Litigation funding has been growing in prominence in recent years, and up-and-coming litigators need to ensure they are up to speed on what is becoming an increasingly influential factor in the market, as TheJudge’s Verity Jackson-Grant explains

In its simplest form, litigation funding involves a specialist funder financing some or all of (typically) a claimant’s legal fees incurred in a dispute, in exchange for a share of the damages. If the case is successful, the funder will recover their investment plus a success fee. If the case is unsuccessful, the funder will lose its investment.

With more than 25 established funders in the market, the products are increasingly diverse, whether clients are seeking case-specific funding, portfolio finance for multiple cases or the monetisation of their claim to provide working capital for operating or other purposes.

The mainstream market caters for high-value cases (where cost/damages ratios are estimated to be at least 1:10) but there is a limited market for smaller matters, provided the damages are sufficient to discharge the funder’s investment and success fee while leaving the lion’s share for the client.

When seeking funding, it is prudent to request adequate funding to trial as it may be difficult to obtain further funding if the case merits have changed. The funder may also seek a higher success fee for additional capital.

Success fees are often expressed as a multiple of the investment, a percentage of damages, or the greater of the two. Terms vary significantly but claimants that have searched the market have more bargaining power than ever to negotiate the most competitive terms.

According to Essar Oilfields Services v Norscot Rig Management [2016], you may be able to recover the cost of funding in English Arbitration Act cases if funding was necessary to bring the proceedings and where you can demonstrate the terms were reasonable, for example, by showing you sought multiple quotes to find the best deal.

Some funders profess to be a one-stop funding shop, but this is rarely the case. For example, TheJudge works with a different pool of funders for monetising £100m+ awards than for case funding of £1m-£10m. Similarly, we work with different funders for funding of less than £1m. Funder selection can also vary by case type and jurisdiction. It is beneficial to approach a selection of (the right) funders at the outset rather than sequentially, as a funder’s refusal to offer terms may taint the views of other funders.

While funding may seem the obvious solution when seeking ways to manage legal fees, claimants should not overlook the use of litigation insurance to complement, or as an alternative to, a funding arrangement. Insurance is available for own fees and disbursements as well as adverse costs. Alternatively, insurance can be tailored to indemnify the lawyer for a percentage of their fees when engaged under a damages-based agreement, to protect their fee realisation. Insurance is usually the most cost-effective route to remove the litigation risk from a cost budget, where cashflow is not the primary concern.

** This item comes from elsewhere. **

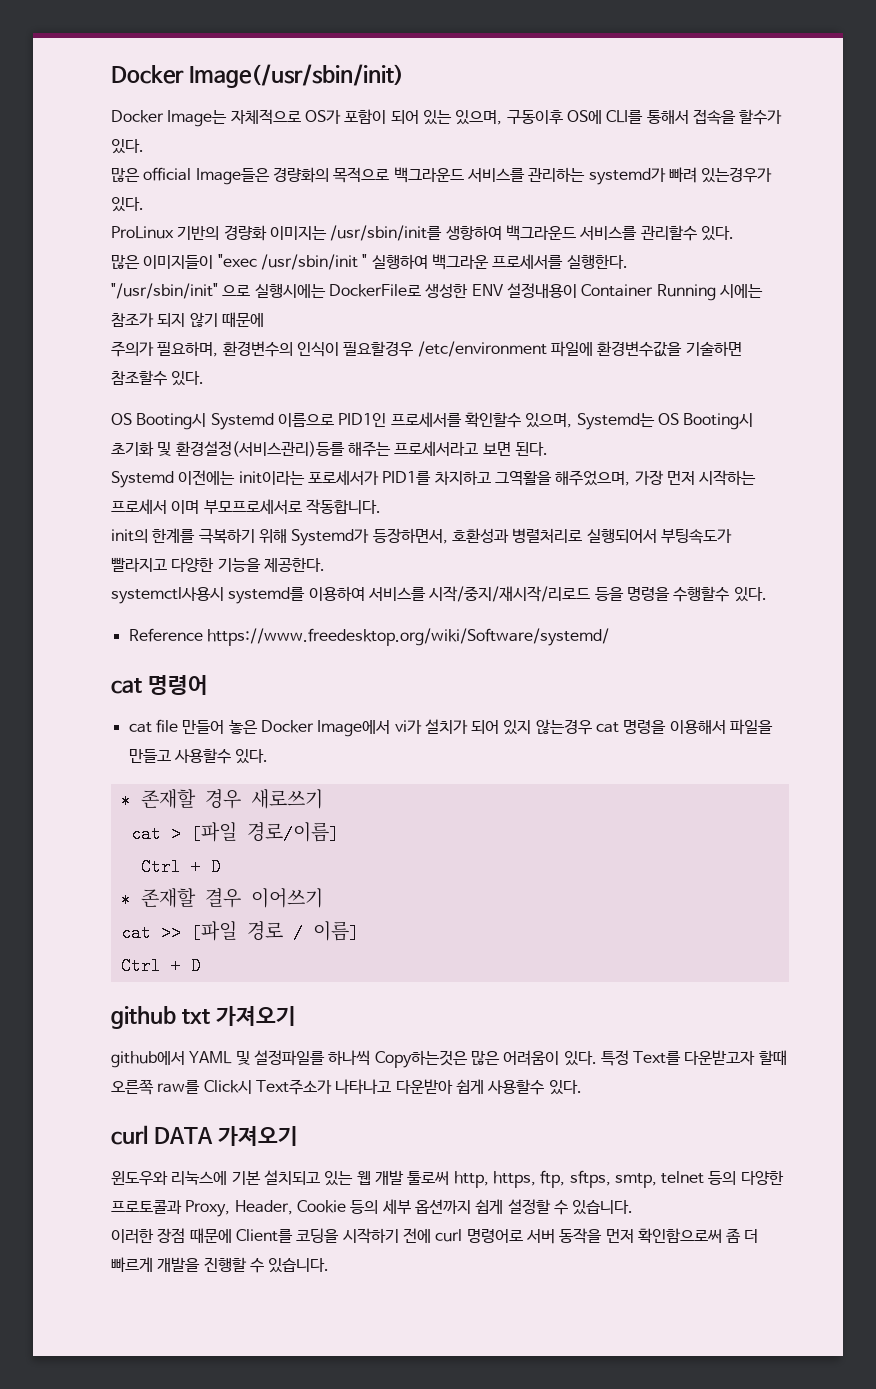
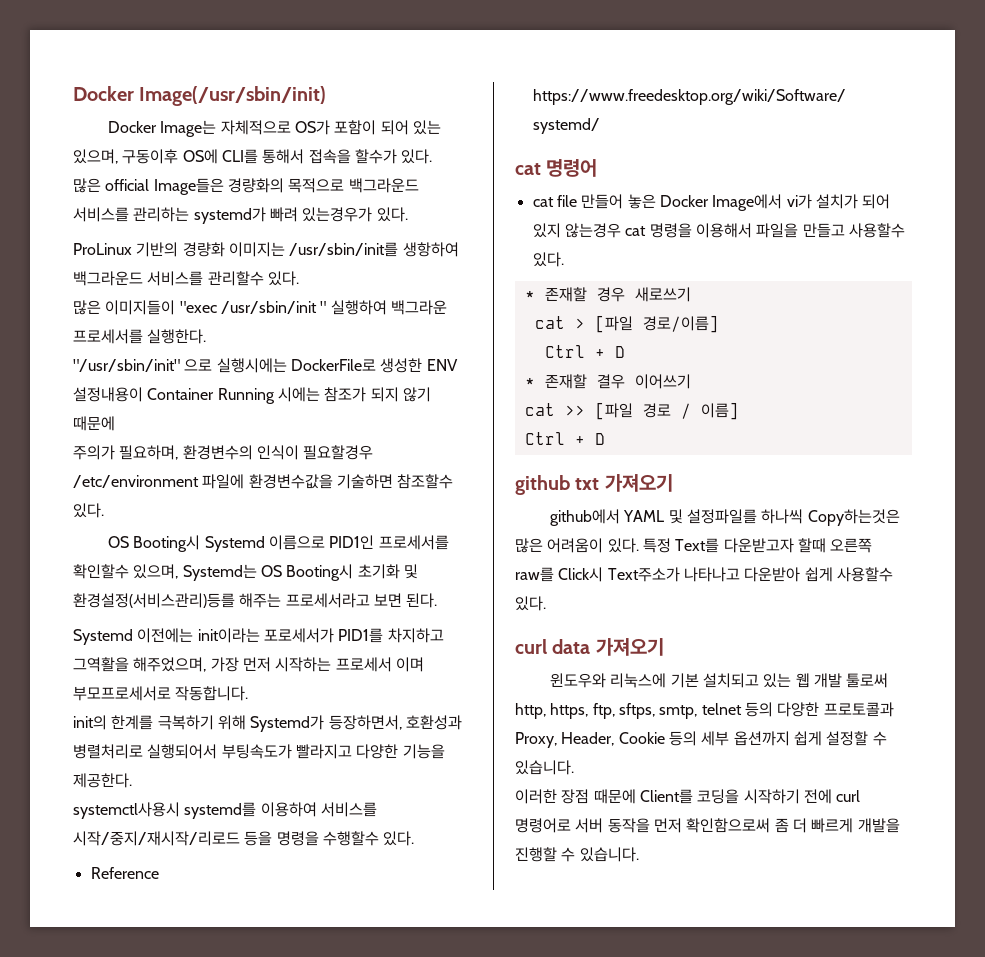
[153,1127,213,1144] DATA -> [552,639,591,654] data

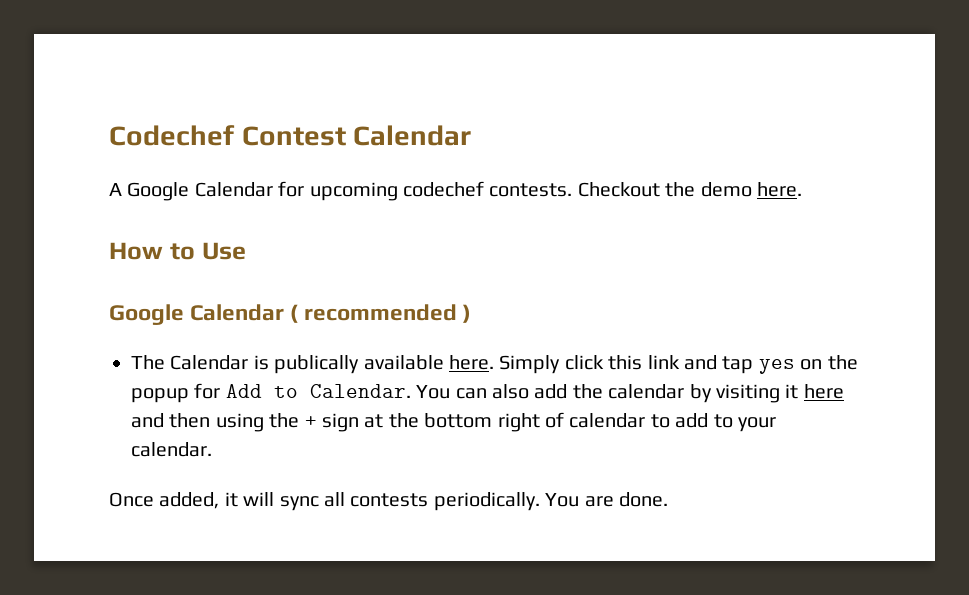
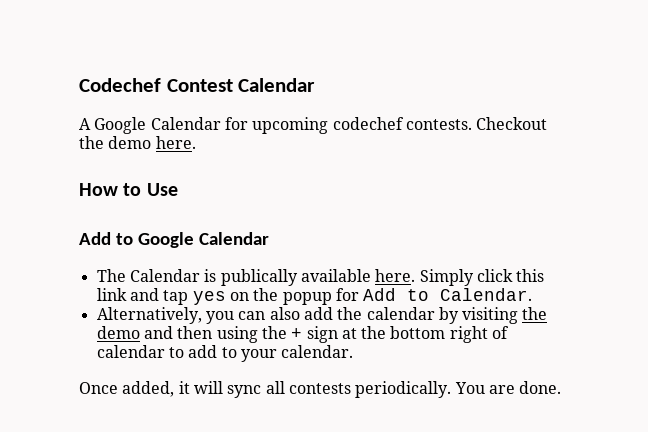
[109,304,472,325] Google Calendar ( recommended ) -> [79,232,269,248] Add to Google Calendar
[416,385,451,399] You -> [96,307,234,324] // Alternatively, you
[785,384,844,399] it here -> [522,307,548,320] [96,326,140,339] the demo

We strongly recommend lawyers to be conversant with both insurance and finance options to put all clients in a fully-informed position. We have seen many examples recently of poor or limited advice being given, in particular to corporate claimants, about their risk management options. Whether an impecunious or a financially-sound client, numerous options exist to help manage the budget or create flexibility over relinquishing equity from the claim.

Verity Jackson-Grant is director of business development at TheJudge.